10. Hz. Mehdi (As) 3 Görevi Birlikte Yapacaktır, Bediüzzaman Hazretleri, Hz. Mehdi (As)'In 3 Görevini Birden Yerine Getirmemiştir
MEHMET ALİ KAYA, "BEDİÜZZAMAN HAZRETLERİ, HZ. MEHDİ (AS)'IN ÜÇ VAZİFESİNİ BİRDEN YAPTI" DİYEREK YANILMAKTADIR:
Mehdi-i ahir zaman hem diyanet sahasında, hem siyaset alanında hem cihat ve hem de saltanat sahasında görevlidir ve bütün bu görevleri tek başına yapar... BEDİÜZZAMAN SAİD NURSİ HAZRETLERİ, BÜTÜN BU HİZMETLERİ HAYATINDA YAPMIŞ ve kendisinden sonra devam ettirmek için de Risale-i Nur eserlerinde esaslarını vazederek takipçilerinin tavizsiz şekilde yapmasını sağlamıştır... (Asırların Rehberleri Mücedditler, sf. 224)
Mehmet Ali Kaya kitabında açıkça Bediüzzaman Said Nursi Hazretleri'nin ahir zamanın Büyük Mehdisi olduğunu ve Hz. Mehdi (as)'ın üç büyük görevini hayattayken yerine getirdiğini, vefatından sonra ise Hz. Mehdi (as)'ın şahsı manevisi olarak Nur cemaatinin Hz. Mehdi (as)'ın görevlerini icra ettiğini iddia etmektedir.

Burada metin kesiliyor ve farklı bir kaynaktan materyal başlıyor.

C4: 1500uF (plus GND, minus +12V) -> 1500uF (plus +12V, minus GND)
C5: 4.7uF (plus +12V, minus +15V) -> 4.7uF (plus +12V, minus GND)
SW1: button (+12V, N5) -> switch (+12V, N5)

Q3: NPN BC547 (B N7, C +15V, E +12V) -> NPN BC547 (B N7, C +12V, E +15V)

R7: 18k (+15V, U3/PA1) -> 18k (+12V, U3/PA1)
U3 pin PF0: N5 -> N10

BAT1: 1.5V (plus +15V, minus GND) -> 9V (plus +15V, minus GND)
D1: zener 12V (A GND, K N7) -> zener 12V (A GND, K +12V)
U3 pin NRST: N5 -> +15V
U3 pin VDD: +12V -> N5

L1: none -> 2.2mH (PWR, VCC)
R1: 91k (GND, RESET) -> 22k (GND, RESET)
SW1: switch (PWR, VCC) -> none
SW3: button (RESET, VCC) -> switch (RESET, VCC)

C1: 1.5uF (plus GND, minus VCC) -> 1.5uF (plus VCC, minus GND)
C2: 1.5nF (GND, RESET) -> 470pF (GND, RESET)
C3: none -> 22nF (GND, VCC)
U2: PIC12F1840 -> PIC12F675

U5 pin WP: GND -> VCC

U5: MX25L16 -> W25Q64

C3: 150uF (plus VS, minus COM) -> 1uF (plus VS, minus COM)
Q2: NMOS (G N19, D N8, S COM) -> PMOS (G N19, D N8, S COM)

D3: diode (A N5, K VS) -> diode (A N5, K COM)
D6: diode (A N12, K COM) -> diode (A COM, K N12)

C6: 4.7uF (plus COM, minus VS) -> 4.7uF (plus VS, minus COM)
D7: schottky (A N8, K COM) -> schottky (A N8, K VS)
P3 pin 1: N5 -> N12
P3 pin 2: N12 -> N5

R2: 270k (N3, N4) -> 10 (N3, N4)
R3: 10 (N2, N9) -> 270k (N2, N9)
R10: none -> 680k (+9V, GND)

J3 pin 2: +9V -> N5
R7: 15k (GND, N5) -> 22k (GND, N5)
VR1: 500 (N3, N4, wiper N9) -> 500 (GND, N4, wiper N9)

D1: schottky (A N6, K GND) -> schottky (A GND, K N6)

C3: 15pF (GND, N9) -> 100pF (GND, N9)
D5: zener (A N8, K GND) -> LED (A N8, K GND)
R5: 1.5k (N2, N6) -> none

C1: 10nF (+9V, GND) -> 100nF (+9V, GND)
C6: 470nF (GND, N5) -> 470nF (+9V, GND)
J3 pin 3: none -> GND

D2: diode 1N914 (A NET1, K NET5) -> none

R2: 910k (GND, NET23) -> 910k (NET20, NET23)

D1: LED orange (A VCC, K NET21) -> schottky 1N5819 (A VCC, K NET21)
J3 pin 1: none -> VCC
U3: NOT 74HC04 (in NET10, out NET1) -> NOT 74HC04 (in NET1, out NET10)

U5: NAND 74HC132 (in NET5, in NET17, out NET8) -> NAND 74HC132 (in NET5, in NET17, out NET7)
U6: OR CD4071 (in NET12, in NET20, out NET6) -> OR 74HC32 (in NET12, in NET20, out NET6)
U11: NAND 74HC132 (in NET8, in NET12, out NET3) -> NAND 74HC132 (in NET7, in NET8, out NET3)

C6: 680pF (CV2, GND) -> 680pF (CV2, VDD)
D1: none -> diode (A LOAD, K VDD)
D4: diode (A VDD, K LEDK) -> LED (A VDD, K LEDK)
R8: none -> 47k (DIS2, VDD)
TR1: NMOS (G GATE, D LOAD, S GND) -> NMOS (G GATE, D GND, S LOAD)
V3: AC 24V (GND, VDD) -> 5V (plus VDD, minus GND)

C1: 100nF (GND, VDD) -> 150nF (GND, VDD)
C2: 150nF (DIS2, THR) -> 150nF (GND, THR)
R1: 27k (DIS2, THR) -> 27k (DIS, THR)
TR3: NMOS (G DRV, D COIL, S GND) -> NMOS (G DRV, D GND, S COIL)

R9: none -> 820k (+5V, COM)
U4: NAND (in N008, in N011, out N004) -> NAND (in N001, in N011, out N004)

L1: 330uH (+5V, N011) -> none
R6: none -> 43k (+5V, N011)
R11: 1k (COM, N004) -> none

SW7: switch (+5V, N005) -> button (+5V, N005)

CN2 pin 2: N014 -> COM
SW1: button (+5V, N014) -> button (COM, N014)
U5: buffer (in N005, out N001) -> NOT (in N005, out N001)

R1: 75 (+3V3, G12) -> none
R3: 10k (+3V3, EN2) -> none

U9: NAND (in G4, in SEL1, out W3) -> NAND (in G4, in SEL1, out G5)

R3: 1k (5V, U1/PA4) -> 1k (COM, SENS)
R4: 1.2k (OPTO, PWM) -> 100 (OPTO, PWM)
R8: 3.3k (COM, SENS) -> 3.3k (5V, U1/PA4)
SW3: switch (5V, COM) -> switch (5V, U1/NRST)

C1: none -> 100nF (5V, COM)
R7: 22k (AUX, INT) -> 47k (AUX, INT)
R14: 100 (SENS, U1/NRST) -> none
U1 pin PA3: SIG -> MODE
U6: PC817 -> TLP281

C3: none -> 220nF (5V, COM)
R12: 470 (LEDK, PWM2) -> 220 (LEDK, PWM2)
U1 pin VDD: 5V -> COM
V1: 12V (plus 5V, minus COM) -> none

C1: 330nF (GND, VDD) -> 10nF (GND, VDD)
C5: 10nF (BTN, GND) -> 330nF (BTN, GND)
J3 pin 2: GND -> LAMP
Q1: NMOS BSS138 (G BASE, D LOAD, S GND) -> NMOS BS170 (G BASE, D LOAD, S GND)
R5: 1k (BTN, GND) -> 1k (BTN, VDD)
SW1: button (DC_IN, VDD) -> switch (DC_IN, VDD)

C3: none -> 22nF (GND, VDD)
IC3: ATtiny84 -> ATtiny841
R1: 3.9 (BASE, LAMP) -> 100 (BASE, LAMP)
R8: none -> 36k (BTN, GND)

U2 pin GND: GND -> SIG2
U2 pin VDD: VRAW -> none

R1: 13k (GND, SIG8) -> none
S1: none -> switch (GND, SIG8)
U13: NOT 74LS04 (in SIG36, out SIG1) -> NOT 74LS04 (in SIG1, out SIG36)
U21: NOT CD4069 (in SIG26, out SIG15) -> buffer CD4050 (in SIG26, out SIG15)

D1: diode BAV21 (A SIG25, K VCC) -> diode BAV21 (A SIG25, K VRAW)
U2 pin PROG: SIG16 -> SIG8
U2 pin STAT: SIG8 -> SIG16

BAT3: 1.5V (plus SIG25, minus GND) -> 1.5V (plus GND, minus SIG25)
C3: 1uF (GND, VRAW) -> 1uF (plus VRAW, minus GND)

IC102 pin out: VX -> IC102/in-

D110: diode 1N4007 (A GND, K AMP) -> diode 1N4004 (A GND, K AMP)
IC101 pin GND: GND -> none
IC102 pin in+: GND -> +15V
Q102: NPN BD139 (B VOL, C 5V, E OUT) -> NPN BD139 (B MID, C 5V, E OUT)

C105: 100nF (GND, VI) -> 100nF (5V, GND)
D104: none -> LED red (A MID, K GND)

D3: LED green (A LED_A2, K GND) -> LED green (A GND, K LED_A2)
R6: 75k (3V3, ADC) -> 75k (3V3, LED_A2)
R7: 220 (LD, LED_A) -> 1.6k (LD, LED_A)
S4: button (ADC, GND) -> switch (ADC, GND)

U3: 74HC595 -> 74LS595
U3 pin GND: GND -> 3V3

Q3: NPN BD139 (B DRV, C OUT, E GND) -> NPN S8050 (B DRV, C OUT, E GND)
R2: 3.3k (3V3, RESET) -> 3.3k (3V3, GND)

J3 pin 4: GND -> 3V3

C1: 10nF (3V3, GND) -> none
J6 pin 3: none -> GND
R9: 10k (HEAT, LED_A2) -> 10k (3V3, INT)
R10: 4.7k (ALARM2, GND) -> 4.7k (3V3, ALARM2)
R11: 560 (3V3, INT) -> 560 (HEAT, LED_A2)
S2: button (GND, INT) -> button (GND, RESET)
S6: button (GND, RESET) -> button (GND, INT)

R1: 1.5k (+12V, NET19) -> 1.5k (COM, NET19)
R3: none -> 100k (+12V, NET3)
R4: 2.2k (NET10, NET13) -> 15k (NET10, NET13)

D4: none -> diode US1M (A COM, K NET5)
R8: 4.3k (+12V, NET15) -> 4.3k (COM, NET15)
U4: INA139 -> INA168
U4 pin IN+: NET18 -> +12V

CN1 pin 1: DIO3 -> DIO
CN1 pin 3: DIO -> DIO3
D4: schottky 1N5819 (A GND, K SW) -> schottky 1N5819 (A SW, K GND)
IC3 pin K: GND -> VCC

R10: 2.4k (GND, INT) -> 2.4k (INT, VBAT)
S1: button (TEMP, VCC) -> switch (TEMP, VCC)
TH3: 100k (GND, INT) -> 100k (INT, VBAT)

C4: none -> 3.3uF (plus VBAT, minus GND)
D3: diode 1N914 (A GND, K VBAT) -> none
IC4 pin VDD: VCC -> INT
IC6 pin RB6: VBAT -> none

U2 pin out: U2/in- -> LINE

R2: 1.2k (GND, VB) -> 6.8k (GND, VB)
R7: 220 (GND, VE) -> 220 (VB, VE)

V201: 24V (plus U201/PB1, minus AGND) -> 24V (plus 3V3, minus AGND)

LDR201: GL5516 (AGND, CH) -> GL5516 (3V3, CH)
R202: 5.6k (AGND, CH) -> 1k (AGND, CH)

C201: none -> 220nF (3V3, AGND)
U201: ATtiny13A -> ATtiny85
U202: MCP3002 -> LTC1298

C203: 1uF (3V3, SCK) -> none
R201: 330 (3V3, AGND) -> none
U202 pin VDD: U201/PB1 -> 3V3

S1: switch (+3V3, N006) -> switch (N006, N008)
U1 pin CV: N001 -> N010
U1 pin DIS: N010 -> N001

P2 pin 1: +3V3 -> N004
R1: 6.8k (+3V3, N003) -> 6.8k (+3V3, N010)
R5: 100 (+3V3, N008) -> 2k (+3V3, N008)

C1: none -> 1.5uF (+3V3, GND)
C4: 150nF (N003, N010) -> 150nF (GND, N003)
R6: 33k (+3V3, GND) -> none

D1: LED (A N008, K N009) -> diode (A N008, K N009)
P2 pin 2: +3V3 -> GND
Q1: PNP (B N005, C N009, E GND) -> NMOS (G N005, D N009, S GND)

Bediüzzaman Hazretleri Risale-i Nur'da, Hz. Mehdi (as)'ı tanımamızı sağlayacak en önemli alametlerden birinin, 3 vazifeyi birden yerine getirmesi olduğunu söylemiştir:
Gerçi HER ASIRDA HİDAYET EDİCİ BİR NEVİ MEHDÎ VE MÜCEDDİD GELİYOR VE GELMİŞ. Fakat HER BİRİ ÜÇ VAZİFELERDEN BİRİSİNİ BİR CİHETTE YAPMASI İTİBARIYLA AHİR ZAMANIN BÜYÜK MEHDÎSİ UNVANINI ALMAMIŞLAR. (Emirdağ Lahikası, s. 260)
Yani Hz. Mehdi (as) 3 görevi birden yerine getiren; hem DÜNYANIN İMANINA VESİLE OLAN hem İTTİHADI İSLAM'I KURAN hem de İSLAM AHLAKININ DÜNYA HAKİMİYETİNİ SAĞLAYAN KİŞİ OLACAKTIR.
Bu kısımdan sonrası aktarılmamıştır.